Dans le quartier supérieur, la simplicité des pavillons trahit bien l'aménagement extraordinaire du terrain : Go-Minô In fit construire sur un torrent un barrage de pierres haut de 13 mètres et large de 200 mètres, afin d'avoir un lac artificiel pour y faire de la barque. La digue toute droite est couverte de la verdure bien taillée comme une grande haie. Vu de la hauteur du Rin Un Tei, soit pavillon à côté du nuage, elle donne une impression surréaliste comme si elle découpait la moitié du lac céleste, pour nous faire entrevoir le monde en bas... N'est-ce pas pour jouir pleinement de cette fantaisie que le monarque voulait sciemment passer dans la réalité rurale?

L'empereur émérite aimait bien sa villa construite à sa guise. Il la visitera 31 fois dans le reste de sa vie. Sa fille benjamine Shina-no-miya s'est étonnée de la santé de son père octogénaire qui a pu monter à pied jusqu'au jardin supérieur.

Après sa mort à l'âge de 85 ans, la villa n'était plus visitée souvent par sa famille. Faute de maintien, elle était déjà en état lamentable 70 ans après sa création. La plupart des bâtiments avait disparu. C'était le shogunat qui voulait la restaurer, à partir du début du 19e siècle : les pavillons ont été reconstruits, et on a ajouté au lac un nouveau pont à la chinoise, Chitose-bashi.


Chitose-bashi.

Certains trouvent le pont déplacé dans le paysage et surtout parmi les pavillons du style purement japonais. Ils ne comprennent cependant pas, au moins, l'esprit de plaisanterie : le nom Chitose-bashi est en japonais propre pour le pont apparemment du style chinois (notons quand même que l'architecte y brise sciemment la symétrie tant appréciée dans l'architecture chinoise). Or, Go-Minô In a baptisé les lieux d'une manière purement chinoise. Le lac, par exemple, est nommé Yoku Ryû Chi, soit l'étang où se beigne le dragon; la petite île au milieu Ban Shô U, bastion à dix mille pins.

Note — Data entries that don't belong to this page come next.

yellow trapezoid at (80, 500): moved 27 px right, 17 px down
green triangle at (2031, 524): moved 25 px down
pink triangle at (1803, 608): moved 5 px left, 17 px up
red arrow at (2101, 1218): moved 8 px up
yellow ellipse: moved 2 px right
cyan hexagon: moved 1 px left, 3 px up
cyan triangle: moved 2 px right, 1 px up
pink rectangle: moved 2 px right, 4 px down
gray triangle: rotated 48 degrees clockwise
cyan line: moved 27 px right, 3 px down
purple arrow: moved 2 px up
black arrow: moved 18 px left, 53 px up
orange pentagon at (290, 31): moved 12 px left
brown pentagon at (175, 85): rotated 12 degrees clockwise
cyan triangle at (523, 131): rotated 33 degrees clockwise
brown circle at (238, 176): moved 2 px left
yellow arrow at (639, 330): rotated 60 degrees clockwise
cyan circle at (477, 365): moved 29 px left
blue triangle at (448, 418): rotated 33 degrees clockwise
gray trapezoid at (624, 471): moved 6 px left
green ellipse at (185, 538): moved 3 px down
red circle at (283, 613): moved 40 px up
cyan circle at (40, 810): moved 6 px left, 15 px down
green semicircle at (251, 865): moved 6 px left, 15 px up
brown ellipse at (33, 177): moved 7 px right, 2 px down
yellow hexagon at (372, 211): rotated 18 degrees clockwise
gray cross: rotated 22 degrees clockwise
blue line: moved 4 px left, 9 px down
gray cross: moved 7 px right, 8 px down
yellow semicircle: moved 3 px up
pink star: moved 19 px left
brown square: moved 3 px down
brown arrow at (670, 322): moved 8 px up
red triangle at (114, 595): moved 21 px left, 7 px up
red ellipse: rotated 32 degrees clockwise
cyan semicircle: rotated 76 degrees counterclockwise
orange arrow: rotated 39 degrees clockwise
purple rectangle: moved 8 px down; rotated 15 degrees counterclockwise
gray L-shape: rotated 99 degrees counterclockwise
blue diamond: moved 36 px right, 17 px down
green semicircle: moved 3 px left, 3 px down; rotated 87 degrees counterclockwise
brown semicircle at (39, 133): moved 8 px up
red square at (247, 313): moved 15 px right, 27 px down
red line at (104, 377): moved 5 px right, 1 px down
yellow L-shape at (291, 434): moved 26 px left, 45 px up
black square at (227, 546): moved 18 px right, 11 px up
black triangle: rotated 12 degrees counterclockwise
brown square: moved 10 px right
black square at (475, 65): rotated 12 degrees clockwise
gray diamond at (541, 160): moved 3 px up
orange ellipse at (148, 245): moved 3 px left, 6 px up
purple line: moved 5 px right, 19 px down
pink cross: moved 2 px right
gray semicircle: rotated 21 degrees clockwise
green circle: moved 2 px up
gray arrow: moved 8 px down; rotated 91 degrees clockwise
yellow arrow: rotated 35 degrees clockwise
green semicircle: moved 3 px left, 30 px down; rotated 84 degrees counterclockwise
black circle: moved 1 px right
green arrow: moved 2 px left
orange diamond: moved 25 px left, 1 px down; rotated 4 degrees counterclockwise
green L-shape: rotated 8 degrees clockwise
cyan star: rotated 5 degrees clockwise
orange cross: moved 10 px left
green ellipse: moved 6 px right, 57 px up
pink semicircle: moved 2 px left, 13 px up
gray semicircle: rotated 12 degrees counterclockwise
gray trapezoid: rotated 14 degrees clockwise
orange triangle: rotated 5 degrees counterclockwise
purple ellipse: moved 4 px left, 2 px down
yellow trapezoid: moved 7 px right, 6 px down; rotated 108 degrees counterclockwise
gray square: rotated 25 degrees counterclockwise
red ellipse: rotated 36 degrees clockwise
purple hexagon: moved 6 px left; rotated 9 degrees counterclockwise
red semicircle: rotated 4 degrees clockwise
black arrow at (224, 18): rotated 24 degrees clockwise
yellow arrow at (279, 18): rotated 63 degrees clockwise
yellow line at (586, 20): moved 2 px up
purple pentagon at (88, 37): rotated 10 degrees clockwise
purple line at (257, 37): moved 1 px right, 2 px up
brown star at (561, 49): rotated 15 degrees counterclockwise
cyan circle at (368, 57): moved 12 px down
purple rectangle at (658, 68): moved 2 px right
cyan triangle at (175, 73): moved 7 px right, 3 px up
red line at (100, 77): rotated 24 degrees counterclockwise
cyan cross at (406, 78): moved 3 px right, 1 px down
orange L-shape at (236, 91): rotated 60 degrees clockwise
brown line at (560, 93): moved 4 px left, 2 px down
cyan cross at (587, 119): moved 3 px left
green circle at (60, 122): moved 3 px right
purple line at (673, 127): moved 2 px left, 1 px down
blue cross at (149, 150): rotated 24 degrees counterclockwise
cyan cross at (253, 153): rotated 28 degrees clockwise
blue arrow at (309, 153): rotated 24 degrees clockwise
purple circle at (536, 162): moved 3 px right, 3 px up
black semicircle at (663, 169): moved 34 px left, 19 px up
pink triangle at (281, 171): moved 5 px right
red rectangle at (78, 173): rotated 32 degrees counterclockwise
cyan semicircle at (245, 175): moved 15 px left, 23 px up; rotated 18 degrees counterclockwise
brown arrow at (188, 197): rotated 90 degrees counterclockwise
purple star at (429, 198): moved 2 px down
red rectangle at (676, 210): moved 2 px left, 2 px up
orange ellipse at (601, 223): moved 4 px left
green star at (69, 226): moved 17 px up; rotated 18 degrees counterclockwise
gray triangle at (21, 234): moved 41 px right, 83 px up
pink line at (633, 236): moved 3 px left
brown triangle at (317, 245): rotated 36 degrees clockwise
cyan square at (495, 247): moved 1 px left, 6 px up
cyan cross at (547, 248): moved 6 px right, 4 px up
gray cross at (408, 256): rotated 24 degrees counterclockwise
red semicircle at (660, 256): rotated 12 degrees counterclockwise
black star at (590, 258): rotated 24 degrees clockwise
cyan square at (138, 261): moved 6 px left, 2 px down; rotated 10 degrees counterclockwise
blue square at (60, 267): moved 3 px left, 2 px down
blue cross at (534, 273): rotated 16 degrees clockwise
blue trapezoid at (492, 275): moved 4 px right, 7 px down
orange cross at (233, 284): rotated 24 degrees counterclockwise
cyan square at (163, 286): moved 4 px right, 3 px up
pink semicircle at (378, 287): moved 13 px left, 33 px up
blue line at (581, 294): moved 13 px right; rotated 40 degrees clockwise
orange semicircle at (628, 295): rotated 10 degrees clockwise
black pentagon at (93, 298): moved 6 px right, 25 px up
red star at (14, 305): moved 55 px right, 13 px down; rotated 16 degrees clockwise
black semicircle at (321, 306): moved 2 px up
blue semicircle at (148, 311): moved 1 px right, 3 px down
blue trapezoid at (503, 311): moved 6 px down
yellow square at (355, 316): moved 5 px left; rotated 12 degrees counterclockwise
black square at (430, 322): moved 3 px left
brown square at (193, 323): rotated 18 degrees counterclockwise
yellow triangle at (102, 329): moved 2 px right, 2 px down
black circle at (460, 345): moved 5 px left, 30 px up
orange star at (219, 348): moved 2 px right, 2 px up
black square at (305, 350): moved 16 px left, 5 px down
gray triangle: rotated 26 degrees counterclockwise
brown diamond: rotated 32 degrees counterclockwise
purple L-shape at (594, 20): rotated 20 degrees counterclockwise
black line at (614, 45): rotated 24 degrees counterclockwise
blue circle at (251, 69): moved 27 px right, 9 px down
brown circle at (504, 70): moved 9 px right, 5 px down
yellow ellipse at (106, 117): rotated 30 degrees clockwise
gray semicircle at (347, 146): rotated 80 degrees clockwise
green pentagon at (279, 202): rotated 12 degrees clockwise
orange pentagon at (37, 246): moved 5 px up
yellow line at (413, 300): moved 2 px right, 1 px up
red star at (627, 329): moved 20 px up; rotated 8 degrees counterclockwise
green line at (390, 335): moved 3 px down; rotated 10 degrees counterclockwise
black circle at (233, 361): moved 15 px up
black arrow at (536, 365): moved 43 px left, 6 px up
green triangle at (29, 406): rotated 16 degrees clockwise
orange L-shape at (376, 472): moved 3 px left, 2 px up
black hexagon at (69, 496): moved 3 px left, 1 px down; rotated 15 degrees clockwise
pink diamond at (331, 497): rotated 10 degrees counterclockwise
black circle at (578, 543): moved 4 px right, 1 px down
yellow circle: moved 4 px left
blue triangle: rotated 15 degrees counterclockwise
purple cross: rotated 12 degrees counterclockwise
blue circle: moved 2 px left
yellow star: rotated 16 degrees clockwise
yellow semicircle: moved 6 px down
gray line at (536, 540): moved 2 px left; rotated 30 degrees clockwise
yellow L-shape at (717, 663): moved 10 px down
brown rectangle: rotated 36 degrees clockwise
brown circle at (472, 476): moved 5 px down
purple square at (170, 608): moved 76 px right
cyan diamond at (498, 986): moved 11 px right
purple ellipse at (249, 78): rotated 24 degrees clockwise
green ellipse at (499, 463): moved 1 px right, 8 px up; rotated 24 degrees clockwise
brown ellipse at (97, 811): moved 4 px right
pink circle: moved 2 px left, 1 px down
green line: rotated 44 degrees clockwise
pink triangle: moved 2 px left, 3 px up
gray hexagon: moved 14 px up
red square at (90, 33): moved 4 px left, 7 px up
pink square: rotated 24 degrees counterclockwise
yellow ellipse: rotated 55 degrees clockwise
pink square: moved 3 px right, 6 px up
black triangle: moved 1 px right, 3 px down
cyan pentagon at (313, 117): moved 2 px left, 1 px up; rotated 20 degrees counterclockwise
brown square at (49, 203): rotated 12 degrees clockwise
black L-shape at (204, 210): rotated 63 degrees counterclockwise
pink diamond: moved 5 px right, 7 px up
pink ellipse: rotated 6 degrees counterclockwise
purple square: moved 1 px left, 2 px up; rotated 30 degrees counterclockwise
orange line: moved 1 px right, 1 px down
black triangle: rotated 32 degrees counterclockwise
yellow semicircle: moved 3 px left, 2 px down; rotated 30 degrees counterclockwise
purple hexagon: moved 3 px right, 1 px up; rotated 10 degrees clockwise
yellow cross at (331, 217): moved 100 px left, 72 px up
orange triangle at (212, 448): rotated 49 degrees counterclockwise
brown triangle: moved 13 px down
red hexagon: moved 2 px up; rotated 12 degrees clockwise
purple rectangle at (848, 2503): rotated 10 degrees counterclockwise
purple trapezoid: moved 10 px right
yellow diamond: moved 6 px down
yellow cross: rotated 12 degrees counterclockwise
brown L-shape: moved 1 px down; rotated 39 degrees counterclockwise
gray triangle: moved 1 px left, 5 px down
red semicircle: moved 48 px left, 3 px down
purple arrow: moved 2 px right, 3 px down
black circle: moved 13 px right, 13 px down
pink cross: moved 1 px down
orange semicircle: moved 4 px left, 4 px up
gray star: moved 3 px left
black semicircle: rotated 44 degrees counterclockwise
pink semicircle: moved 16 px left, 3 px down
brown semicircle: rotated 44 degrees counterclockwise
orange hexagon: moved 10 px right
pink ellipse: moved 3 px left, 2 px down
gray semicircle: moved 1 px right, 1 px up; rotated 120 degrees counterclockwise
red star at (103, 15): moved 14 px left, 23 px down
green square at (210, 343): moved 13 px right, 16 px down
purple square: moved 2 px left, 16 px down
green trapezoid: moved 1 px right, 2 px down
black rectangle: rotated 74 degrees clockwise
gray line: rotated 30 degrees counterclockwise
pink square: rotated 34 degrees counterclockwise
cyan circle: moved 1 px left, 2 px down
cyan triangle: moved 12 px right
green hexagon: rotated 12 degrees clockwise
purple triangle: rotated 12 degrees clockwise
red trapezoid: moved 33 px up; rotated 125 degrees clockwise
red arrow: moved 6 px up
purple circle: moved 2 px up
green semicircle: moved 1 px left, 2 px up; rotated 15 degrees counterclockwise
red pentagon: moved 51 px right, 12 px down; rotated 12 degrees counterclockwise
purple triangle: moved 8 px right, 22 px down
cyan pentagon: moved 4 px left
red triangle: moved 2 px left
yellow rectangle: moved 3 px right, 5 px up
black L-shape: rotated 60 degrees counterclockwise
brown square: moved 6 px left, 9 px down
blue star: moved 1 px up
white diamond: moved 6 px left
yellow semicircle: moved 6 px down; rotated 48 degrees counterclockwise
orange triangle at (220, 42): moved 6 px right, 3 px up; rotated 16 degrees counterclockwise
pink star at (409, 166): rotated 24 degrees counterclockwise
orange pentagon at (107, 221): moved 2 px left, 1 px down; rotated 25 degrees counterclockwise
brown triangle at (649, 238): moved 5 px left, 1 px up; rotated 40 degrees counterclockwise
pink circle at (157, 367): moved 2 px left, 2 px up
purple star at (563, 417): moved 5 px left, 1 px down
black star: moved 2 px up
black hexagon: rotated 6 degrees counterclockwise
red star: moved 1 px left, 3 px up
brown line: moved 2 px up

Rappelons-nous que la verdure du pin reste la même pendant mille ans pour l'esprit traditionnel japonais. D'où vient la dénomination du Chitose-bashi, pont de mille ans. On a donc assorti, exprès, un nom purement japonais aux toponymes en chinois, et un pont de la chinoiserie au paysage typiquement japonais. Voilà l'esprit des Japonais jusqu'à la Restauration (1868), qui n'aimaient pas l'harmonie trop parfaite ou l'uniformité trop régulière.

Informations pratiques

Les visites guidées gratuites sont organisées en semaine et le troisième samedi du mois (tous les samedis en haute saison), mais une autorisation de la part de l'Agene impériale est absolument indispensable.

A partir du 10 août 2016, la demande sur place le jour même de la visite est devenue possible. Les places sont limitées, en fonction surtout du nombre des visiteurs déjà inscrits; elles sont affichées chaque matin sur le site de l'Agence impériale. Sachez que l'inscription sur place commence chaque jour à 11 heures pour toutes les séances disponibles, et vous pouvez tout simplement rater votre occasion si vous arrivez trop tard, ou vous deverez attendre pendant des heures.

Pour l'inscription au préalable, bien qu'il y ait un formulaire de demande en anglais sur le site d'internet de l'Agence, il nous est peu pratique parce que les places disponibles sont extrêmement limitées sur la toile. La meilleure façon d'obtenir l'autorisation est donc de vous adresser directement à l'office de l'Agence impériale à Kyôto (dans le jardin qui entoure le Palais impérial). Si vous avez de la chance, vous pourrez visiter la Villa dès le lendemain de la demande.

Le passeport ou le titre de séjour vous sera d'ailleurs exigé et pour la demande et pour la visite. Sachez que les jeunes de moins de 18 ans ne sont pas admis.